| Data segment |
= Beginning of Section =

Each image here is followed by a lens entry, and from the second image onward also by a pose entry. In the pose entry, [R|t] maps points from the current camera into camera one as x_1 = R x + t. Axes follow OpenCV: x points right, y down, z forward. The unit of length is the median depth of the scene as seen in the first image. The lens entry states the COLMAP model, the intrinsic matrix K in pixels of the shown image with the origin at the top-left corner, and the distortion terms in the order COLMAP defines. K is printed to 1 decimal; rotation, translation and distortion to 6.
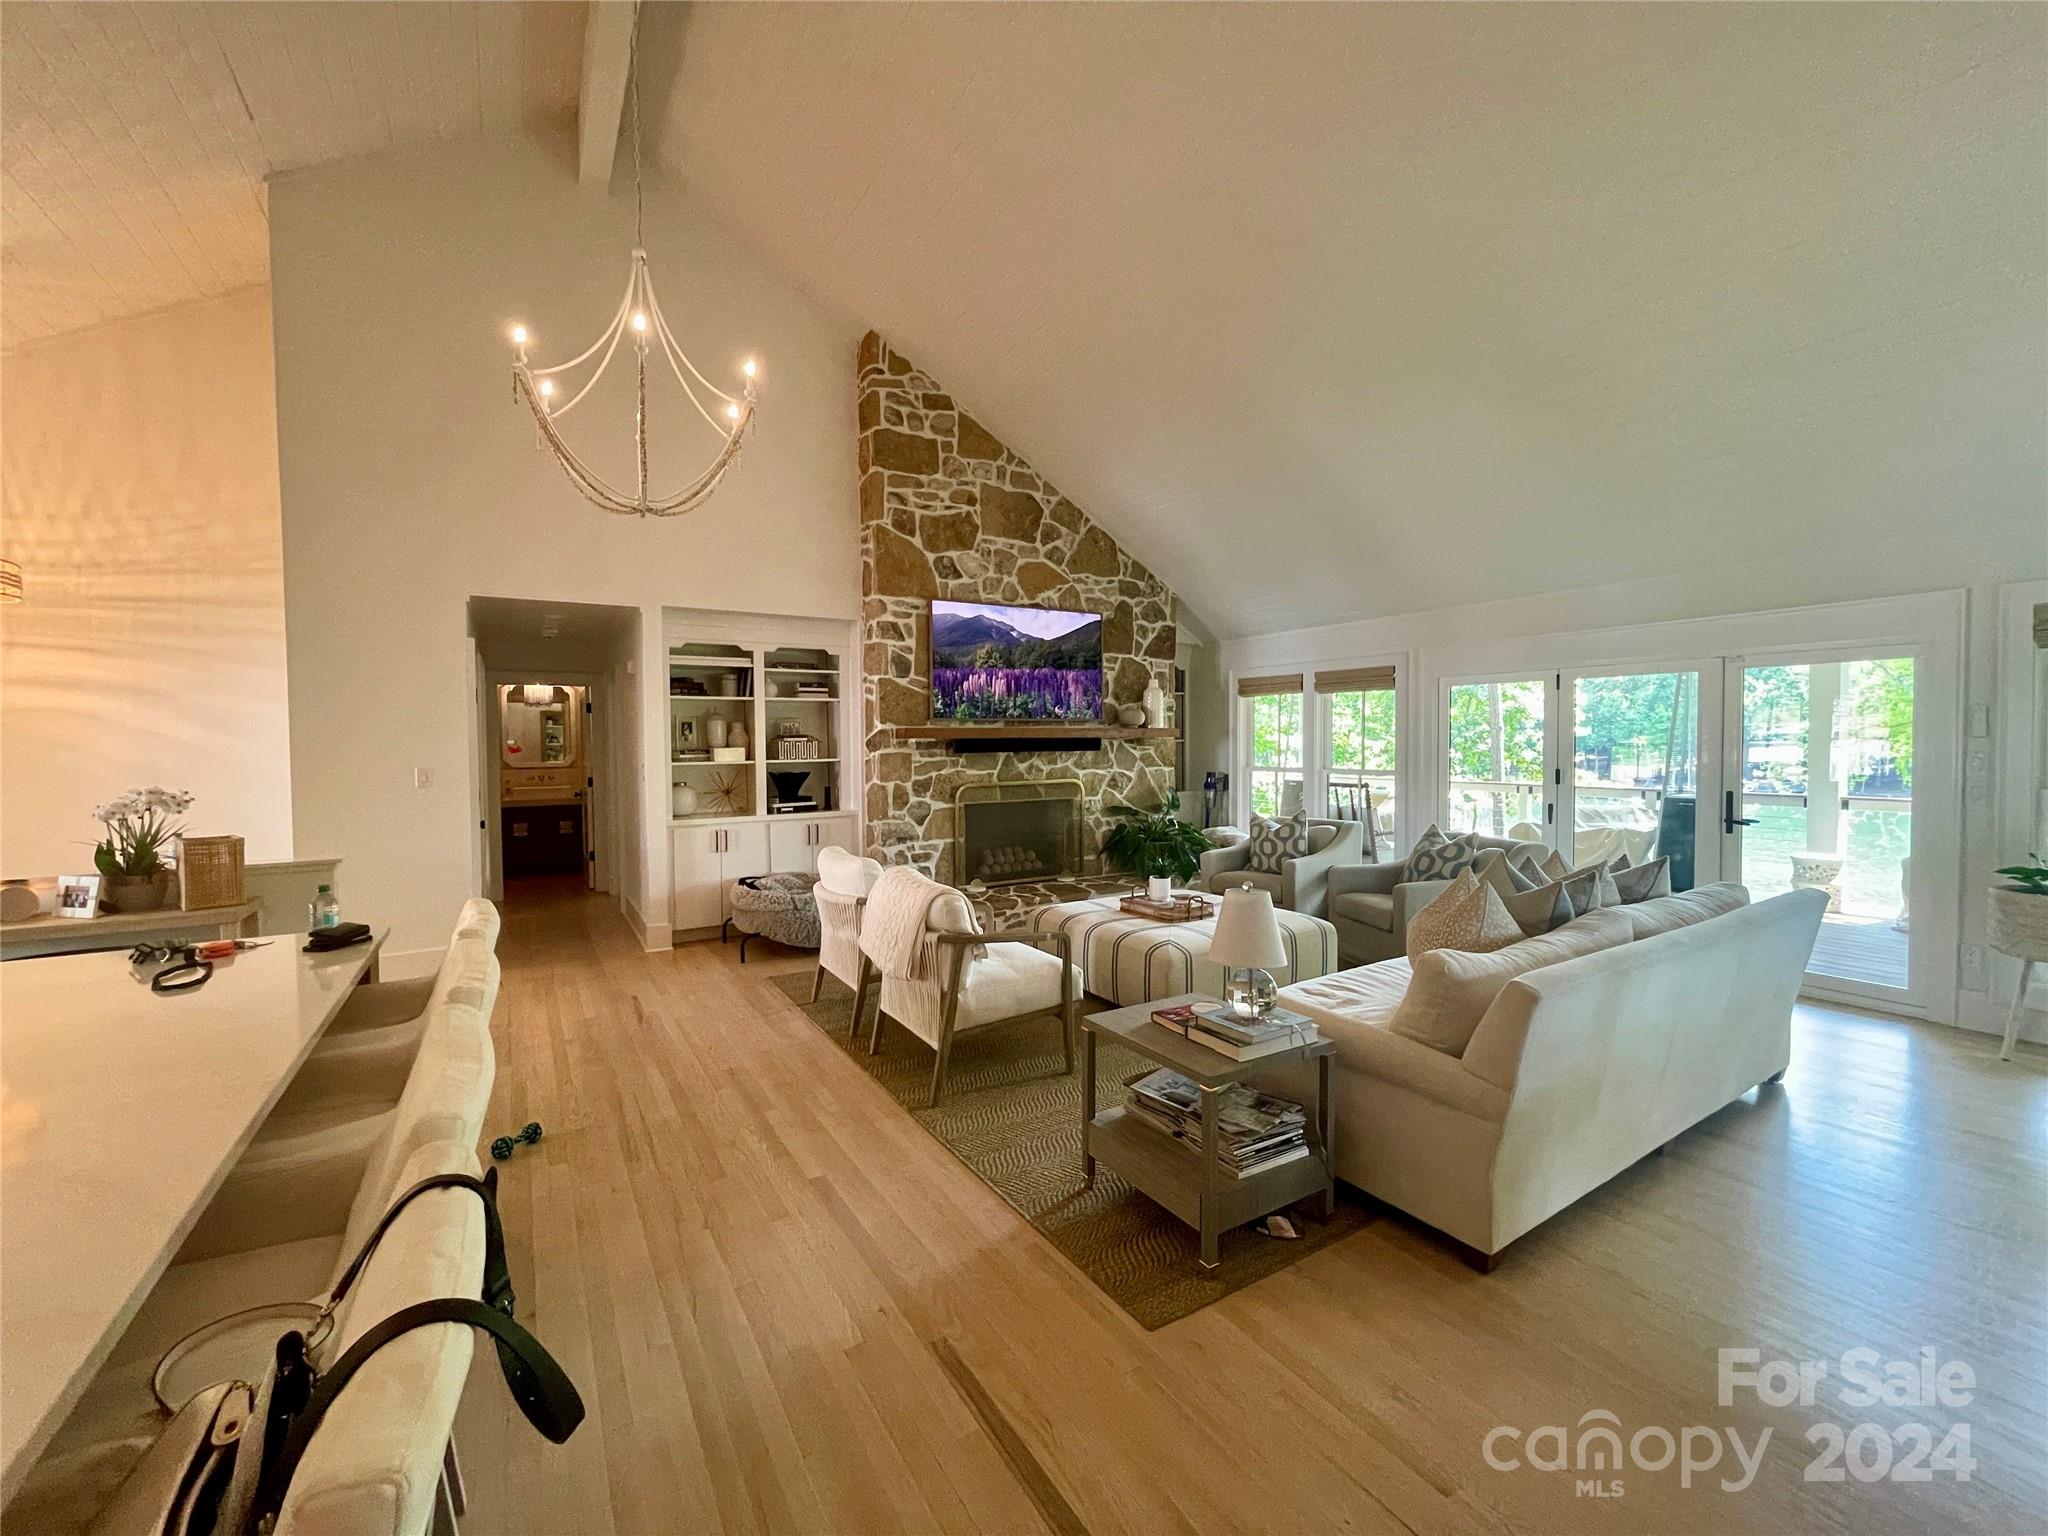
lens RADIAL K [[822.9, 0, 1018.0], [0, 822.9, 768.7], [0, 0, 1]] dist [-0.002177, 0.000771]
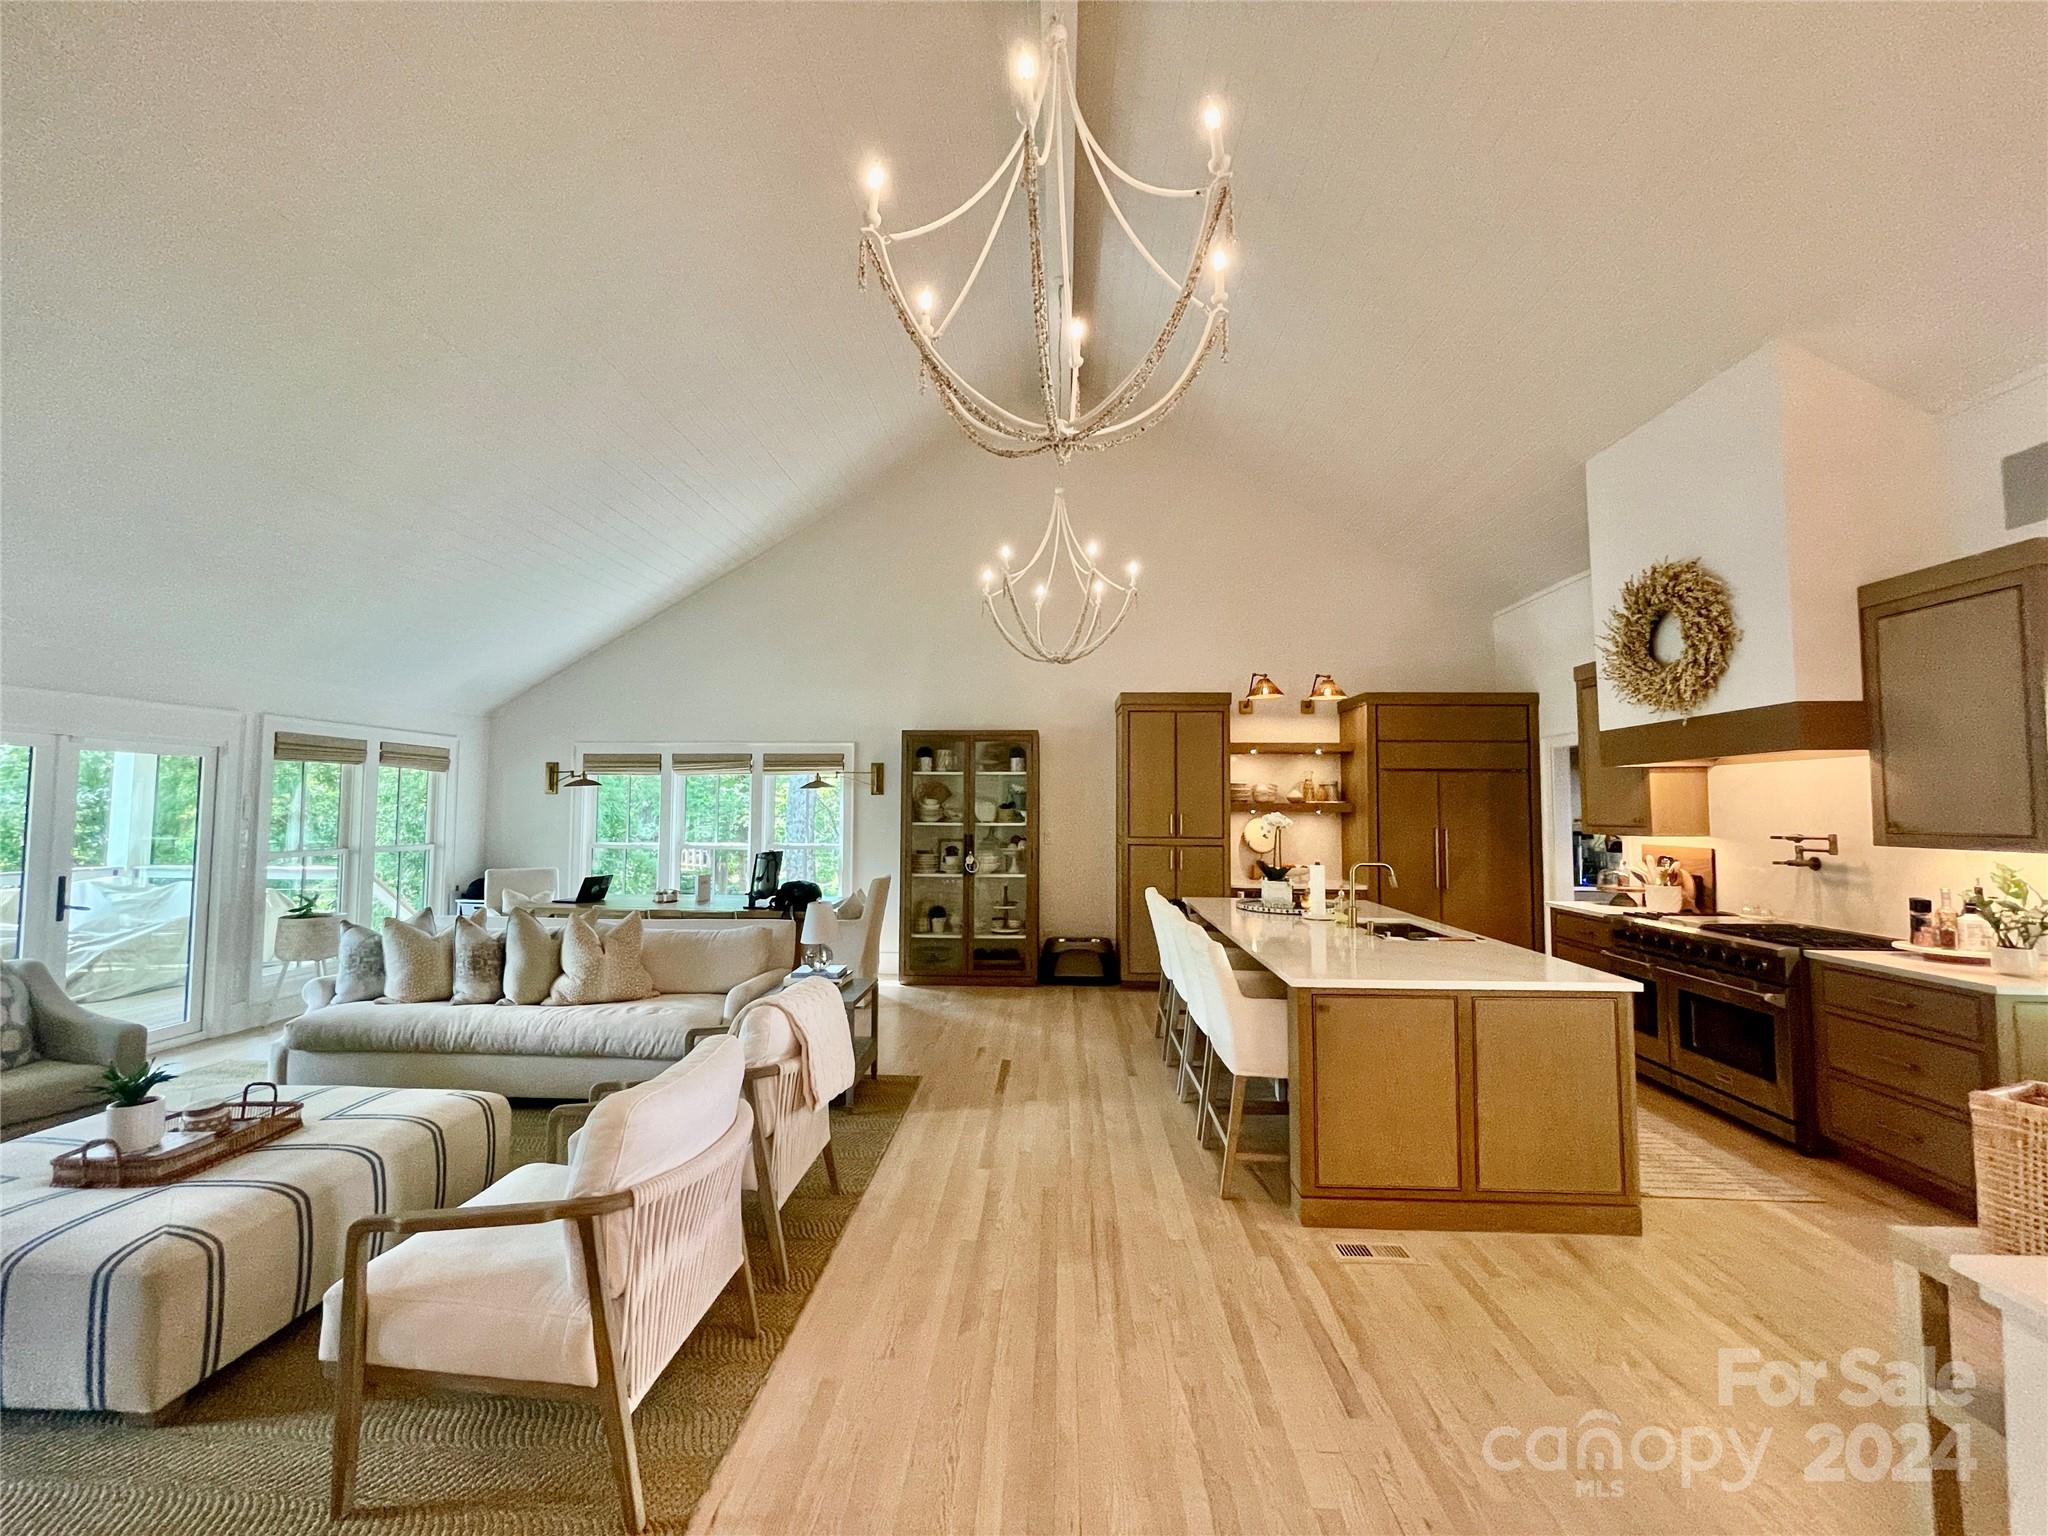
lens RADIAL K [[822.9, 0, 1023.5], [0, 822.9, 765.6], [0, 0, 1]] dist [-0.002177, 0.000771]
pose [[-0.826729, 0.035537, 0.561476, -0.966346], [0.018233, 0.999171, -0.036393, -0.074421], [-0.562304, -0.019850, -0.826692, 1.901143]]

= End of Section =

| Requirement |
Copy every line above word for word, leaving out the pictures.

| Answer area |
Each image here is followed by a lens entry, and from the second image onward also by a pose entry. In the pose entry, [R|t] maps points from the current camera into camera one as x_1 = R x + t. Axes follow OpenCV: x points right, y down, z forward. The unit of length is the median depth of the scene as seen in the first image. The lens entry states the COLMAP model, the intrinsic matrix K in pixels of the shown image with the origin at the top-left corner, and the distortion terms in the order COLMAP defines. K is printed to 1 decimal; rotation, translation and distortion to 6.
lens RADIAL K [[822.9, 0, 1018.0], [0, 822.9, 768.7], [0, 0, 1]] dist [-0.002177, 0.000771]
lens RADIAL K [[822.9, 0, 1023.5], [0, 822.9, 765.6], [0, 0, 1]] dist [-0.002177, 0.000771]
pose [[-0.826729, 0.035537, 0.561476, -0.966346], [0.018233, 0.999171, -0.036393, -0.074421], [-0.562304, -0.019850, -0.826692, 1.901143]]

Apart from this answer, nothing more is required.